Appellant’s allegation of amnesia, even if accepted as true, does not affect this analysis. Dr. Boxer concluded, even when he initially believed Appellant was incompetent, that Appellant knew the functions of a court proceeding and the roles of each person in a courtroom. He could thus comprehend, according to this analysis, his position as a defendant, the gravity of the proceedings against him, and his need to cooperate with counsel. See In re R.D., 44 A.3d at 665 (quoting Price, 421 Pa. at 406, 218 A.2d at 763). There is no evidence that the amnesia affected his faculties for rational understanding. Id. (quoting Epps, 411 A.2d at 536).

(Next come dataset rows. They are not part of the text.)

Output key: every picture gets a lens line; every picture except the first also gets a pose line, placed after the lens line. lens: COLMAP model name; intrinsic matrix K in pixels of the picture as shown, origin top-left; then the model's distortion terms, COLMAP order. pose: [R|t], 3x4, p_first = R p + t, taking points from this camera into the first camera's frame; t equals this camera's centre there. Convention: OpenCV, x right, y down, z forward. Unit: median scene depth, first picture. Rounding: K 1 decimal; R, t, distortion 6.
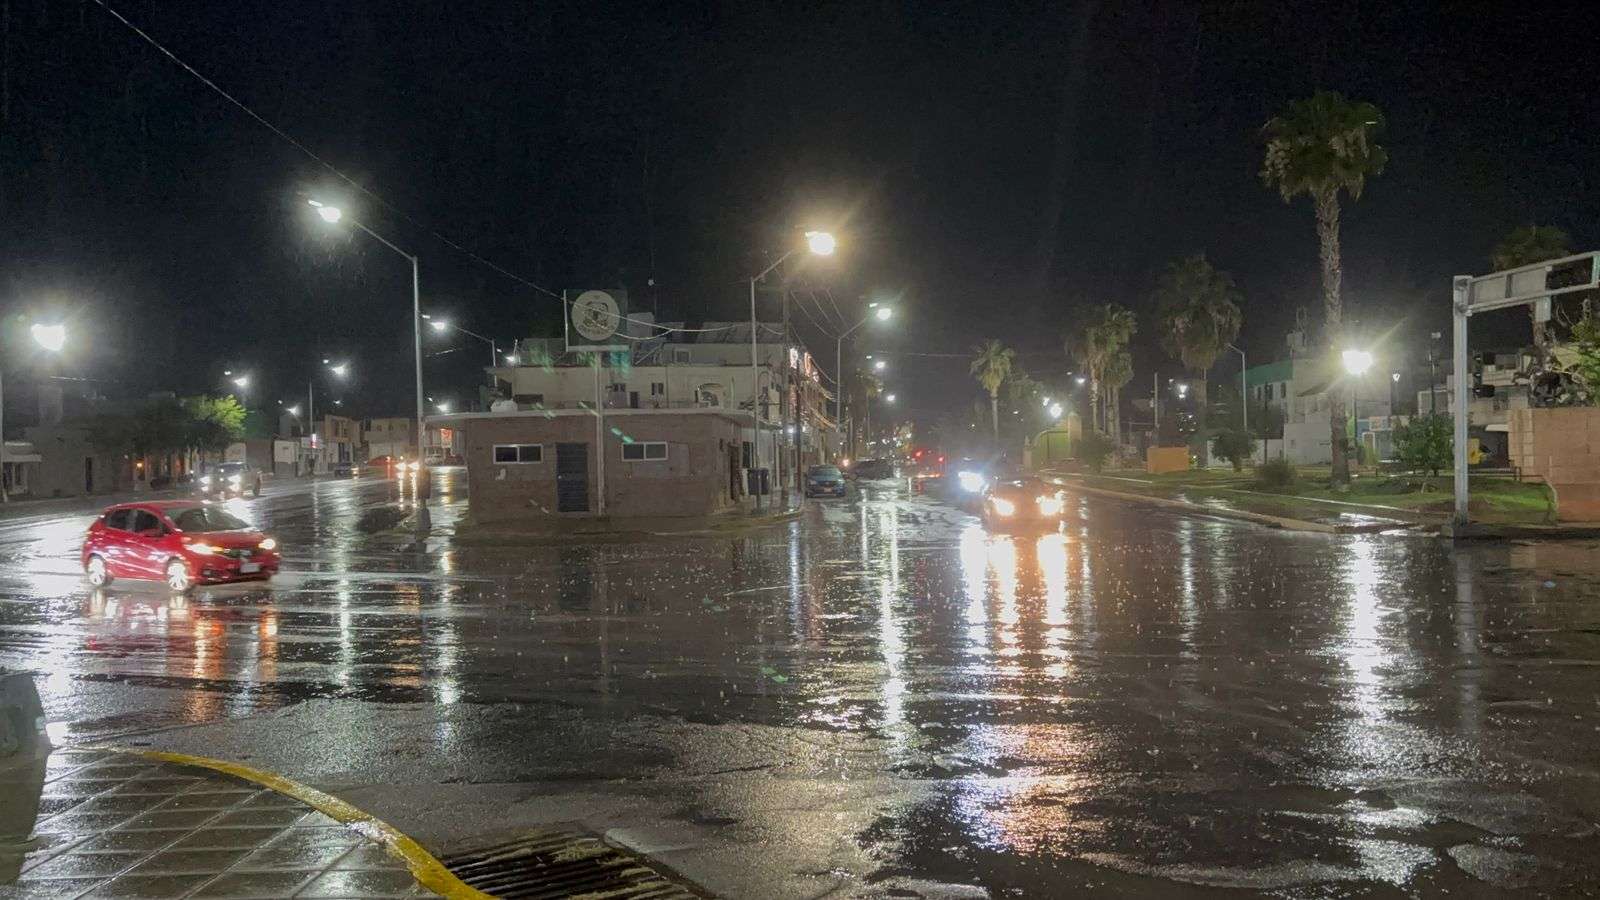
lens RADIAL K [[1495.7, 0, 808.6], [0, 1495.7, 479.6], [0, 0, 1]] dist [0.157094, -0.348853]
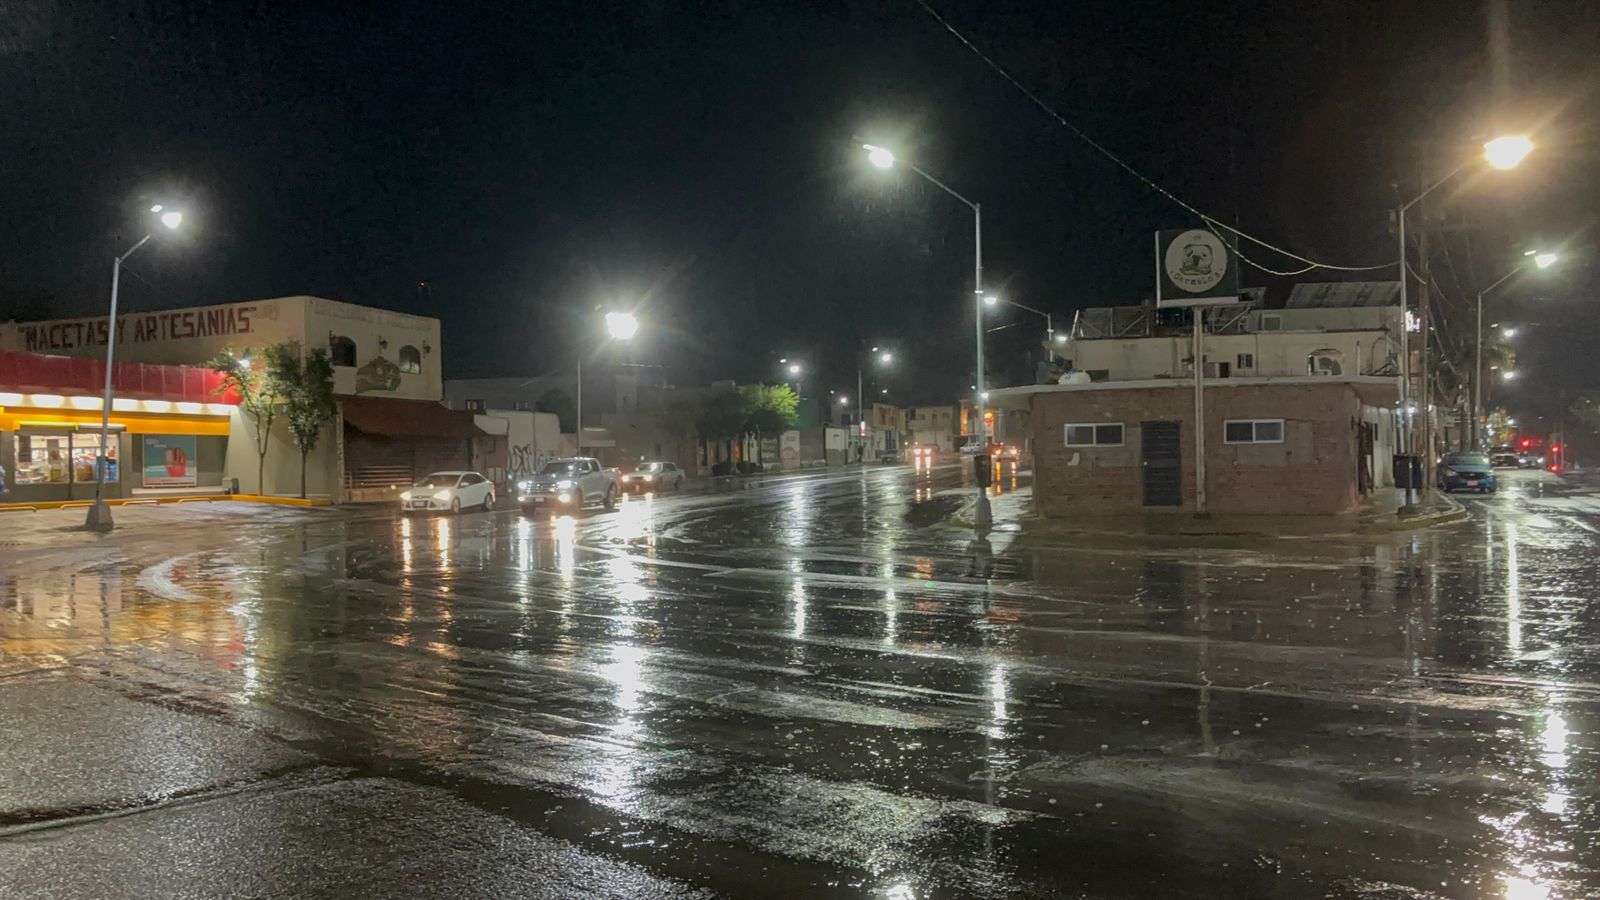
lens RADIAL K [[1484.8, 0, 840.8], [0, 1484.8, 458.3], [0, 0, 1]] dist [0.152824, -0.335454]
pose [[0.946035, 0.005761, -0.324013, -0.042056], [-0.008487, 0.999939, -0.007000, 0.002080], [0.323953, 0.009372, 0.946027, 0.127792]]
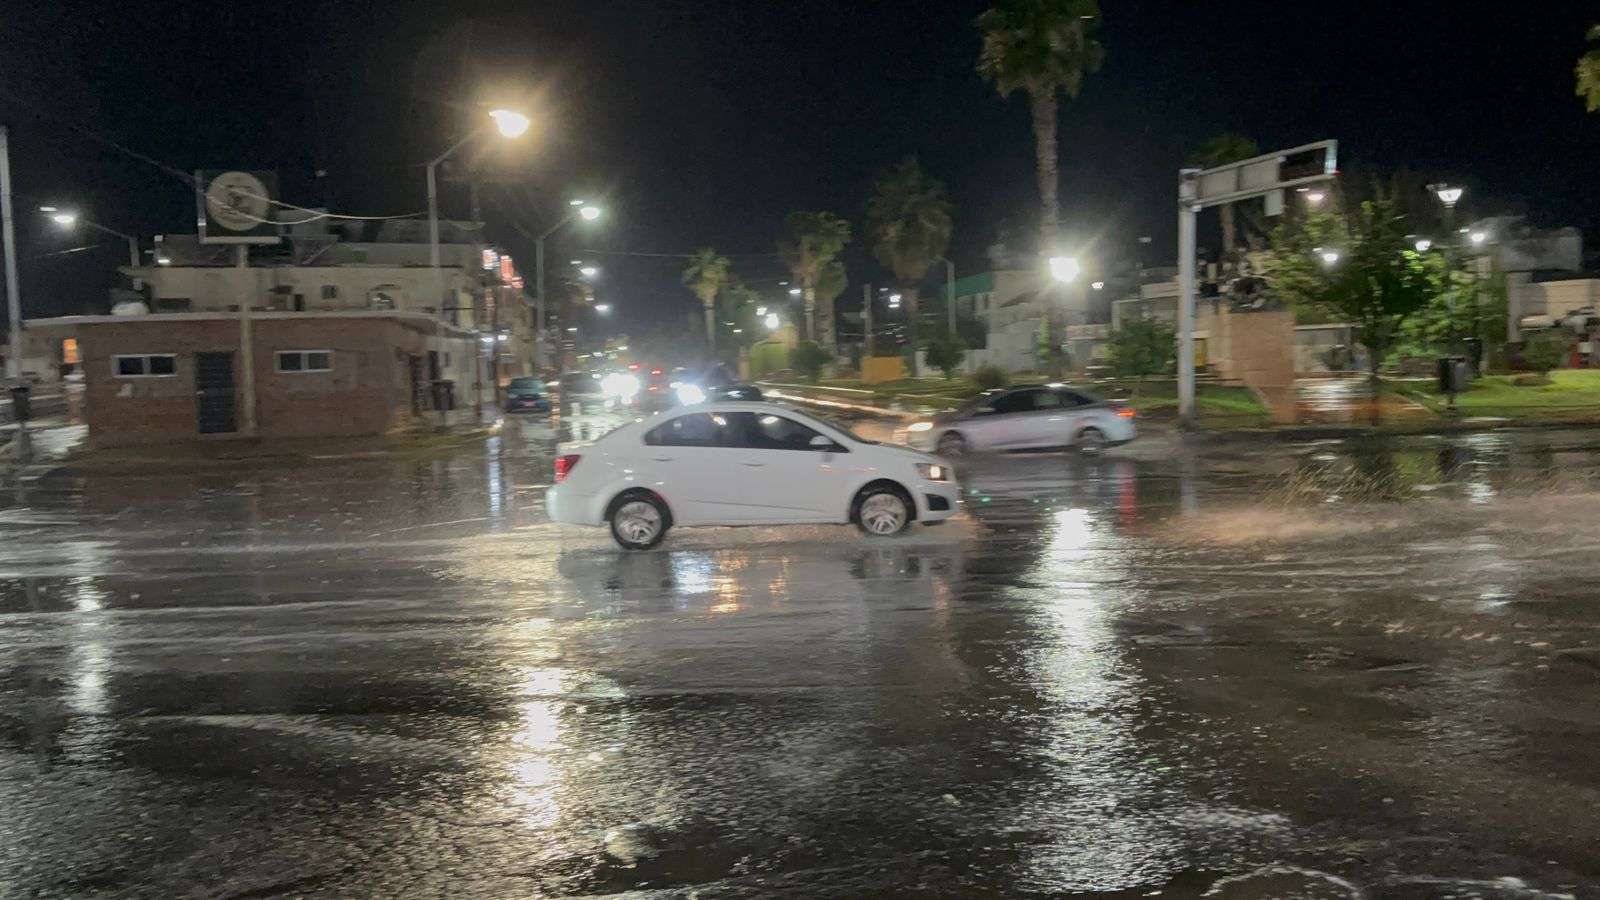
lens RADIAL K [[1484.8, 0, 840.8], [0, 1484.8, 458.3], [0, 0, 1]] dist [0.152824, -0.335454]
pose [[0.977890, -0.022066, 0.207951, 0.007673], [0.012886, 0.998886, 0.045397, 0.001105], [-0.208721, -0.041714, 0.977085, 0.062096]]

As a result, the trial court was presented with significant evidence creating doubt as to Dr. Grossinger’s findings regarding Appellant’s neuropsychological impairment, and conflicting opinions from Dr. Boxer and Dr. Grossinger regarding Appellant’s ability to appreciate the court proceedings. The trial court had copious reasons to find that Appellant no longer established his incompetency by a preponderance of the evidence. See 50 P.S. § 7402(d). We find no abuse of discretion in the trial court’s decision to lift the stay and find Appellant competent to stand trial. See Sanchez, supra. Accordingly, we affirm the judgment of sentence.
Commonwealth’s Application for Post-Submission Communication granted. Judgment of sentence affirmed.
. The Commonwealth filed an application for post-submission communication, seeking to correct a mistake in its appellate brief. We grant the Commonwealth's application.
Corporal Lyman testified that he is familiar with the smell of burning marijuana by virtue of both his training and his experience in criminal arrests, investigations and convictions.
.The Bender-Gestalt II test is used to evaluate visual-motor integration, visuospatial skills, and perceptual-motor abilities. Springer, Encyclopedia of Child Behavior and Development, http://www.springerreference.com/ docs/html/chapterdbid/179768.html (last visited Mar. 22, 2013).
. The mandatory-minimum terms were imposed pursuant to 18 Pa.C.S. § 7508.
. Appellant complied with the trial court's Pa.R.A.P. 1925(b) order, and the court filed a responsive opinion.
. Appellant argues that the court could rely only on a psychiatrist’s report, citing 50 P.S. § 7402(e). Appellant does not appear to have raised this objection with the trial court, however. Accordingly, he has waived it on appeal. See Pa.R.A.P. 302(a).